Anorexia nervosa—usually just called anorexia—is a serious eating disorder. Individuals with anorexia do not eat enough and have an intense fear of being fat. Although the term anorexia nervosa means “no appetite, caused by nervousness,” most people with anorexia do feel hunger but take extreme steps to ignore it, often to the point of starvation.
Anorexia usually, but not always, begins in adolescence, often as puberty starts and body shapes change. It is more common in adolescent girls and young women but young men can also develop it.
There are two types of anorexia:
- restrictive anorexia. A person with this type limits how much food she or he takes in by eating as little as possible.
- binging and purging anorexia. Individuals with this type eat food but then vomit or use laxatives to get rid of the food.
Many individuals go back and forth between these two patterns. Individuals with anorexia also tend to exercise excessively to burn off the calories they take in.
Although this problem has existed for centuries, it has become more common in recent years, especially in cultures where being thin is considered attractive.
What causes anorexia isn’t known. It is likely a combination of biological, psychological, and social factors such as peer and societal pressure to be thin, fear of becoming an adult, family conflicts, depression, and obsessive-compulsive tendencies.
Signs of anorexia
In the United States and other developed countries, it is common for teens to worry about their weight and appearance. But worrying about weight doesn’t mean someone has an eating disorder. Individuals with anorexia take these worries to the extreme.

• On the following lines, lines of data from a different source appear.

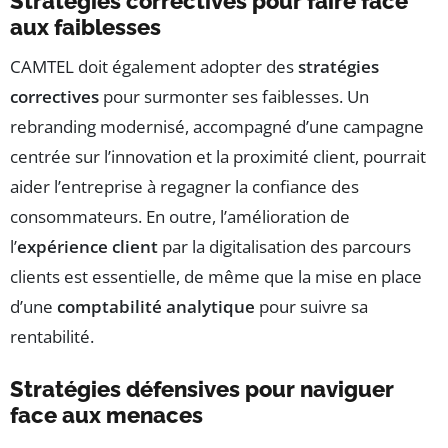
Stratégies correctives pour faire face
aux faiblesses
CAMTEL doit également adopter des
stratégies
correctives
pour surmonter ses faiblesses. Un
rebranding modernisé, accompagné d’une campagne
centrée sur l’innovation et la proximité client, pourrait
aider l’entreprise à regagner la confiance des
consommateurs. En outre, l’amélioration de
l’
expérience client
par la digitalisation des parcours
clients est essentielle, de même que la mise en place
d’une
comptabilité analytique
pour suivre sa
rentabilité.
Stratégies défensives pour naviguer
face aux menaces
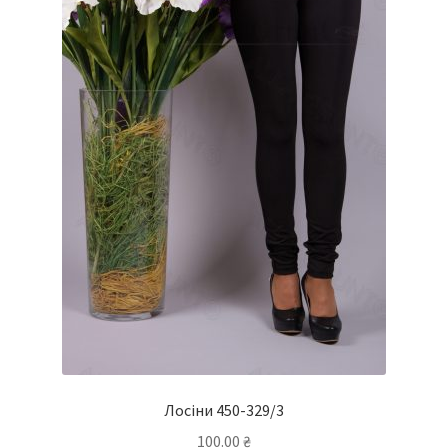
Лосіни 450-329/3
100.00
₴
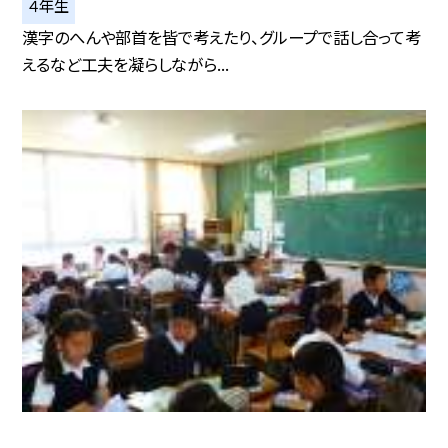
４年生
漢字のへんや部首を皆で考えたり、グループで話し合って考
えるなど工夫を凝らしながら...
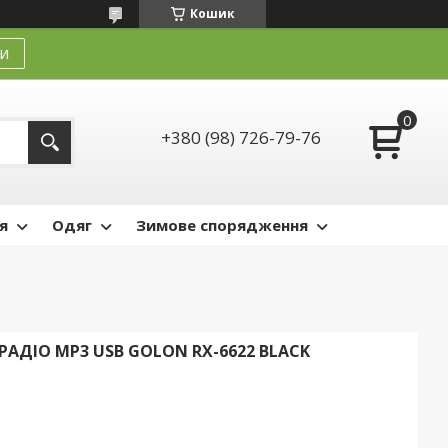
Кошик
и
+380 (98) 726-79-76
я
Одяг
Зимове спорядження
АДІО MP3 USB GOLON RX-6622 BLACK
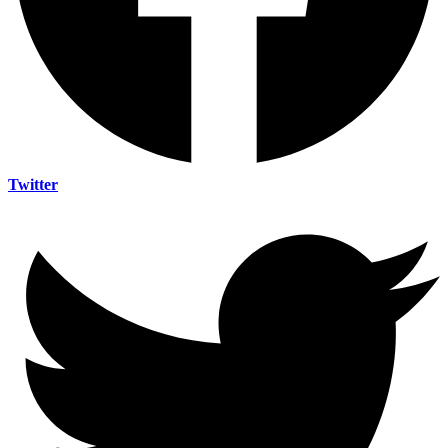
Twitter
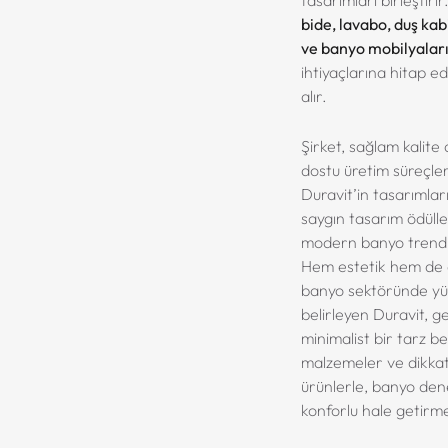
bide, lavabo, duş kab
ve banyo mobilyalar
ihtiyaçlarına hitap 
alır.
Şirket, sağlam kalite 
dostu üretim süreçle
Duravit’in tasarımlar
saygın tasarım ödüll
modern banyo trendler
Hem estetik hem de d
banyo sektöründe yü
belirleyen Duravit, ge
minimalist bir tarz be
malzemeler ve dikkat
ürünlerle, banyo den
konforlu hale getirm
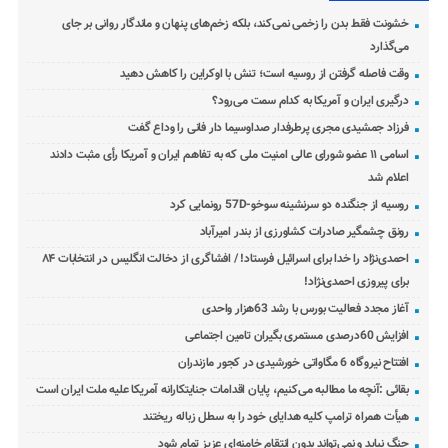
خشونت فقط بدن را زخمی نمی‌کند، بلکه زخم‌های پنهان و ماندگار روانی بر جای
می‌گذارد
وقت فاصله گرفتن از روسیه است؛ تنش با اوکراین را کاهش دهید
درگیری ایران و آمریکا به کدام سمت می‌رود؟
فرزاد جمشیدی مجری پرطرفدار صداوسیما دار فانی را وداع گفت
اسامی ۱۱ عضو شورای عالی امنیت ملی که به تفاهم ایران و آمریکا رأی مثبت دادند
اعلام شد
روسیه از جنگنده دو سرنشینه سوخو-57D رونمایی کرد
رونق چشمگیر صادرات کشاورزی از بندر امیرآباد
احمدی‌نژاد را خدا برای اسرائیل فرستاد! / افشاگری از دخالت انگلیس در انتخابات ۸۴
برای پیروزی احمدی‌نژاد!
آغاز مجدد فعالیت بورس با رشد 63هزار واحدی
افزایش 60درصدی مستمری بگیران تامین اجتماعی
افتتاح نیروگاه 6 مگاواتی خورشیدی در کجور مازندران
بقائی :آنچه ما مطالبه می‌کنیم، پایان اقدامات جنایتکارانه آمریکا علیه ملت ایران است
هیأت همراه ترامپ کلیه هدایای خود را به سطل زباله ریختند
جنگ نباید و نمی‌تواند بدون انتقام خامنه‌ای عزیز تمام شود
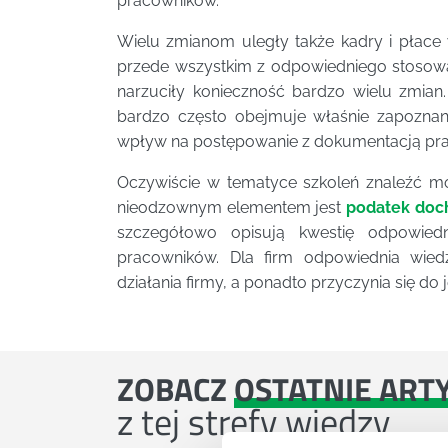
pracowników.
Wielu zmianom uległy także kadry i płace
przede wszystkim z odpowiedniego stosow
narzuciły konieczność bardzo wielu zmian
bardzo często obejmuje właśnie zapoznan
wpływ na postępowanie z dokumentacją pr
Oczywiście w tematyce szkoleń znaleźć moż
nieodzownym elementem jest
podatek doc
szczegółowo opisują kwestię odpowiedn
pracowników. Dla firm odpowiednia wi
działania firmy, a ponadto przyczynia się do
ZOBACZ
OSTATNIE ART
z tej strefy wiedzy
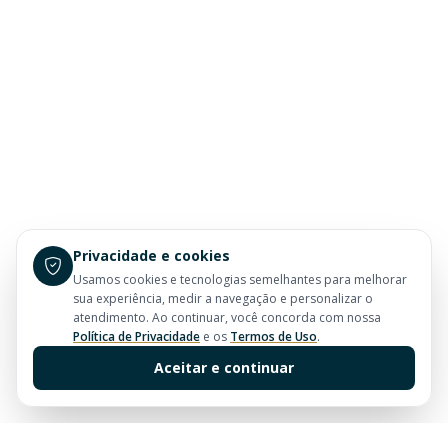
Privacidade e cookies
Usamos cookies e tecnologias semelhantes para melhorar
sua experiência, medir a navegação e personalizar o
atendimento. Ao continuar, você concorda com nossa
Política de Privacidade
e os
Termos de Uso
.
Aceitar e continuar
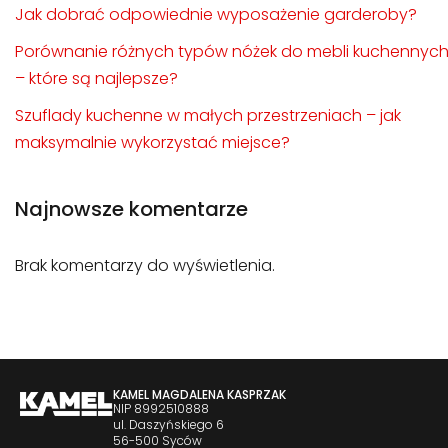
Jak dobrać odpowiednie wyposażenie garderoby?
Porównanie różnych typów nóżek do mebli kuchennyc
– które są najlepsze?
Szuflady kuchenne w małych przestrzeniach – jak
maksymalnie wykorzystać miejsce?
Najnowsze komentarze
Brak komentarzy do wyświetlenia.
KAMEL MAGDALENA KASPRZAK
NIP 8992510888
ul. Daszyńskiego 6
56-500 Syców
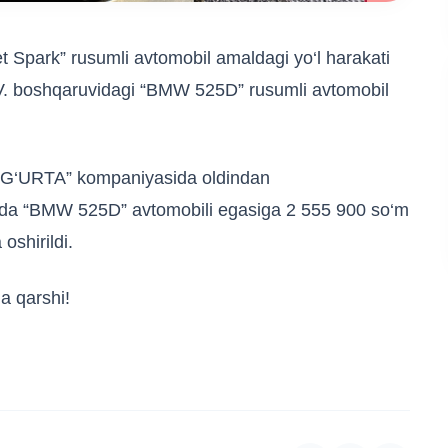
 Spark” rusumli avtomobil amaldagi yo‘l harakati
T.V. boshqaruvidagi “BMW 525D” rusumli avtomobil
UG‘URTA” kompaniyasida oldindan
osida “BMW 525D” avtomobili egasiga 2 555 900 so‘m
oshirildi.
a qarshi!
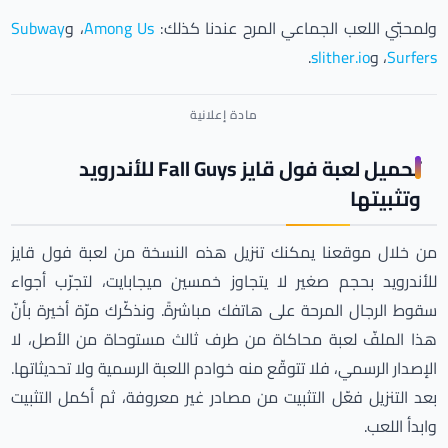
ولمحبّي اللعب الجماعي المرح عندنا كذلك:
Among Us
، و
Subway
Surfers
، و
slither.io
.
تحميل لعبة فول قايز Fall Guys للأندرويد
وتثبيتها
من خلال موقعنا يمكنك تنزيل هذه النسخة من لعبة فول قايز
للأندرويد بحجم صغير لا يتجاوز خمسين ميجابايت، لتجرّب أجواء
سقوط الرجال المرحة على هاتفك مباشرةً. ونذكّرك مرّة أخيرة بأنّ
هذا الملفّ لعبة محاكاة من طرف ثالث مستوحاة من الأصل، لا
الإصدار الرسمي، فلا تتوقّع منه خوادم اللعبة الرسمية ولا تحديثاتها.
بعد التنزيل فعّل التثبيت من مصادر غير معروفة، ثم أكمل التثبيت
وابدأ اللعب.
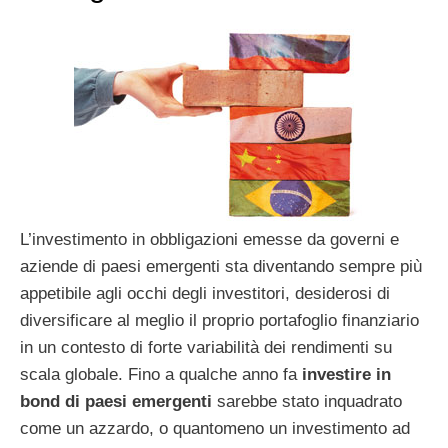
L’investimento in obbligazioni emesse da governi e
aziende di paesi emergenti sta diventando sempre più
appetibile agli occhi degli investitori, desiderosi di
diversificare al meglio il proprio portafoglio finanziario
in un contesto di forte variabilità dei rendimenti su
scala globale. Fino a qualche anno fa
investire in
bond di paesi emergenti
sarebbe stato inquadrato
come un azzardo, o quantomeno un investimento ad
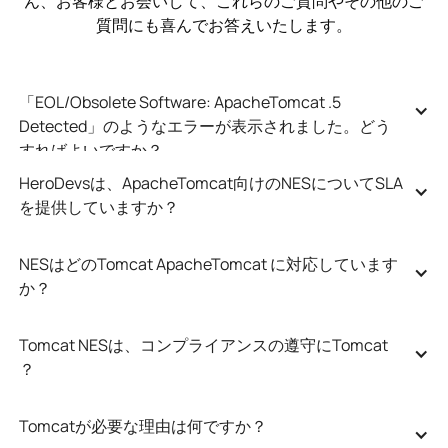
ん、お客様とお会いして、これらのご質問やその他のご
質問にも喜んでお答えいたします。
「EOL/Obsolete Software: ApacheTomcat .5 
Detected」のようなエラーが表示されました。どう
すればよいですか？
HeroDevsは、ApacheTomcat向けのNESについてSLA
を提供していますか？
NESはどのTomcat ApacheTomcat に対応しています
か？
Tomcat NESは、コンプライアンスの遵守にTomcat 
？
Tomcatが必要な理由は何ですか？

Possible signs of anorexia include:
- severely limiting calories, often skipping meals
- continued weight loss, or low body weight
- intense exercise
- a drive for perfection
- difficulty concentrating, making decisions, or thinking
- depression or social withdrawal
- fainting, dizziness, lack of energy
- feeling cold when others feel warm
A health professional, such as a pediatrician or a psychiatrist, can diagnose anorexia based on an individual’s symptoms and whether she or he fits several specific medical and psychological criteria:
- significant weight loss, defined as more than 15% below ideal body weight
- lack of menstrual periods
- distorted body image (feeling fat in spite of being thin)
- intense fear of gaining weight or becoming fat
The health professional will also look for other signs of anorexia, such as
- low blood pressure
- dry skin
- enlarged salivary glands
- lanugo, a very fine type of body hair
- lack of menstrual periods in a woman
- dental problems (stomach acids from repeated vomiting can damage teeth)
Medical complications of anorexia can include stress fractures, bone loss (osteopenia), growth delay, short stature, and heart problems.
Some people with anorexia have a single, relatively brief episode. For others, the problem lasts for years. For the majority of people with anorexia, the condition fades away by late adolescence. But a significant number of people have continuing problems with diet and body image into adulthood.
Severe weight loss or starvation is a medical emergency. Early treatment is important. Individuals with severe anorexia may need to be hospitalized.
Anorexia nervosa is usually treated with a combination of psychotherapy, support, education, medication, and medical and nutritional counseling.
A general goal is to help the person achieve a minimum healthy weight. Another priority is to correct any problems with body fluids and salts.
Treatment often requires coordinating help from a number of professionals, especially in the most serious cases. Comprehensive eating disorder programs often work best because they bring together all these treatment elements.
Supportive psychotherapy and clinical management can help the person recognize her or his distorted beliefs about body image that are central to the disorder. This is a major task of treatment.
Nutritional counseling from a trained nutritionist can plan a healthy eating program that promotes slow weight gain.
Cognitive behavior therapy can help an individual recognize flawed thoughts about body image, food and dieting, and helps control anxiety about eating.
Family therapy may help identify and change negative interactions in the family, such as unproductive power struggles about food.
Medication. No medications are known to make individuals with anorexia want to eat or gain weight. Antidepressants and other medications may offer some relief for those who have symptoms of depression, anxiety, or obsessive-compulsive disorder. If an individual’s thinking about food becomes distorted enough that it is considered psychotic, an antipsychotic medication such as olanzapine (Zyprexa) may help.